Sparkfun whipped up this tutorial which details the build. Yep, they’re hawking their own goods but we must say this is one of the few projects using sewable electronics which we thoroughly enjoy. It calls for several Lilypad modules, including an Arduino board, accelerometer, and slide switches. The switches let you select the number of sides for the die you are about to roll. The accelerometer starts the fun when you shake your wrist back and forth (that’s what she said). The project is powered by a rechargeable battery, which we always like to see, and uses a four-digit seven segment display located where the face of a wristwatch is normally found.
Of course, you could get the shaking action and use no batteries at all if you wish.
[Anthony] is a big fan of Dungeons & Dragons, but he thought the game would be far more fun to play with an electronic die rather than the traditional fare. Electronic dice are nothing new around here, though we can’t help but like his design.
He wanted to keep his electronic die as small as possible while ensuring it would last an entire gaming session, so rather than use a battery to power it, he opted for a super capacitor instead. His 1F 5.5V cap keeps the PIC18 and 22 SMD LEDs chugging along quite nicely without ever requiring a break in the action for a charge.
The electronic die looks great, and give him the choice of rolling a 4, 6, 8, 10, 12, and 20 sided die with a simple push of a button. While a bit less interactive than tossing a die on the table, we certainly wouldn’t mind having one.

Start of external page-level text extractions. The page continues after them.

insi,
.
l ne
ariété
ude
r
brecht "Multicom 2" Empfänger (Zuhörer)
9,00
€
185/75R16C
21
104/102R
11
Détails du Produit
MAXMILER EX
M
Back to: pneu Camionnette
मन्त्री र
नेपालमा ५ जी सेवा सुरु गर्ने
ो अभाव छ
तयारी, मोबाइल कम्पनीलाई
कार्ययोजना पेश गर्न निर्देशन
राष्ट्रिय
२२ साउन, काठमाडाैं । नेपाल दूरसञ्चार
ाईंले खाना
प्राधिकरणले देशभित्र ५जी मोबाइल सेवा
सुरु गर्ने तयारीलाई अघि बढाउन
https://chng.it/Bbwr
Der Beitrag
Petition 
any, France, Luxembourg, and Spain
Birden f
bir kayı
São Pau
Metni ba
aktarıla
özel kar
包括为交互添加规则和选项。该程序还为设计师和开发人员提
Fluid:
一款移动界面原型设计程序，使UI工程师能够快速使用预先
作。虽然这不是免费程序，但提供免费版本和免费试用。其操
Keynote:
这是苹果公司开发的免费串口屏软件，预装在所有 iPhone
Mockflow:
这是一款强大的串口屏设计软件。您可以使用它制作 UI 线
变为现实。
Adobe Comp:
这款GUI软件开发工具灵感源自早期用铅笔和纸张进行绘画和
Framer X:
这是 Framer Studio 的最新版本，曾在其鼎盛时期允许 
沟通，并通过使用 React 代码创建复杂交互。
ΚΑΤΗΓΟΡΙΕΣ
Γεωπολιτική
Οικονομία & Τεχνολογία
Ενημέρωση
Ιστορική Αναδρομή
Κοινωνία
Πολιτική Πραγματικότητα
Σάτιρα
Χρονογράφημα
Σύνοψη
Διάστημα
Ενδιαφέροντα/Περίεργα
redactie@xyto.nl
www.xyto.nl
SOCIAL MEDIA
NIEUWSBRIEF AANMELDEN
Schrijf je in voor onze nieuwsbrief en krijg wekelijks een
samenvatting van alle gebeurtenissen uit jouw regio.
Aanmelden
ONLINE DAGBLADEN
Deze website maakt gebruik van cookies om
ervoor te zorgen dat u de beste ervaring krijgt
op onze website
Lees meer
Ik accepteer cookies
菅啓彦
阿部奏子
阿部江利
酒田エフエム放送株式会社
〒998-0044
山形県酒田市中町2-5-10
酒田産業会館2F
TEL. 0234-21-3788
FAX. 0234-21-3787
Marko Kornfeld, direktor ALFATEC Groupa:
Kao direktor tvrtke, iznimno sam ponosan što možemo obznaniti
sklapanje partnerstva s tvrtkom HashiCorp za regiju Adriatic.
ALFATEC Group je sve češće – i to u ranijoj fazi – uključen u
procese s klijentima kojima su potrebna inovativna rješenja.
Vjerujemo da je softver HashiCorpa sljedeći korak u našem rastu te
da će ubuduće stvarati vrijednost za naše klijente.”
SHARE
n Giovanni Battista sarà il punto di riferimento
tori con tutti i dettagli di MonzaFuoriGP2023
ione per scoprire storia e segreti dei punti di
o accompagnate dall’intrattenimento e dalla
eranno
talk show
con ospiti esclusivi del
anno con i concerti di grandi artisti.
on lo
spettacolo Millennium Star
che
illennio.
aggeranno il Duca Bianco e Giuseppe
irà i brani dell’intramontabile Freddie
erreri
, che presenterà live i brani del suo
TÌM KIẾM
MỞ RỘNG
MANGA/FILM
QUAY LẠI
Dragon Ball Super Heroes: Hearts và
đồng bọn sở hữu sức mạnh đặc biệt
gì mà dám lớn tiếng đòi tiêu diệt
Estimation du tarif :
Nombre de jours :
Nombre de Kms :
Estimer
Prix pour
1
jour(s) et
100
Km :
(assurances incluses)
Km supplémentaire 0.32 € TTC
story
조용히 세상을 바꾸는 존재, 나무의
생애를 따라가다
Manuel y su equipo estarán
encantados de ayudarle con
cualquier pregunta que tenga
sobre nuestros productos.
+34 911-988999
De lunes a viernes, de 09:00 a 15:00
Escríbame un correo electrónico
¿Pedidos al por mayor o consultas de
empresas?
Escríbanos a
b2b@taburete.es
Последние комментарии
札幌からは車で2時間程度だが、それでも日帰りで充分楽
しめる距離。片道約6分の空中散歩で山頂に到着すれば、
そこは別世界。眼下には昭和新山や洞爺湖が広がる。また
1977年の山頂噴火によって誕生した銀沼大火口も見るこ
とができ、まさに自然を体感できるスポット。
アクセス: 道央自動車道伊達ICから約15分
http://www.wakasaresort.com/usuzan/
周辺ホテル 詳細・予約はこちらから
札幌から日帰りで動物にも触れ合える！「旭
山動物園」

[Mike Shegedin] makes full use of an 8-pin microcontroller with this ATtiny13-based dice project. With a maximum of six I/O pins (that includes using the reset pin as I/O) he needed a couple of tricks in order to drive 14 LEDs and use a momentary push button for user input. We’re certainly familiar with the concepts here, but it still took quite a while to figure out what is going on with the schematic that [Mike] posted.
You’ve probably already guessed that he’s using Charlieplexing to drive more LEDs than he has pins. But when we started looking at the layout we thought he had drawn the schematic wrong, because there are six pairs of LEDs where the two diodes in each pair a not reverse biased, but hooked up in parallel. That, plus the fact that his battery is hooked up backwards. After several minutes of study the light bulb finally clicked on. Dice add pips (the dots on each side of a die) in pairs with the exception of the center pip. That means that you only need to control four total lines for each die (three pairs plus the center pip). There’s two ways to handle this, you could use four rows and two columns with traditional multiplexing, or you can reverse bias the two sets of LEDs for each die and use Charlieplexing. The former is a bit easier to program, the latter saves you one I/O pin and meant that [Mike] didn’t need to use the reset pin as I/O.
This is a clever addition to the collection of dice projects we’ve seen like the battery-less die, and the ATtiny2313 powered dice.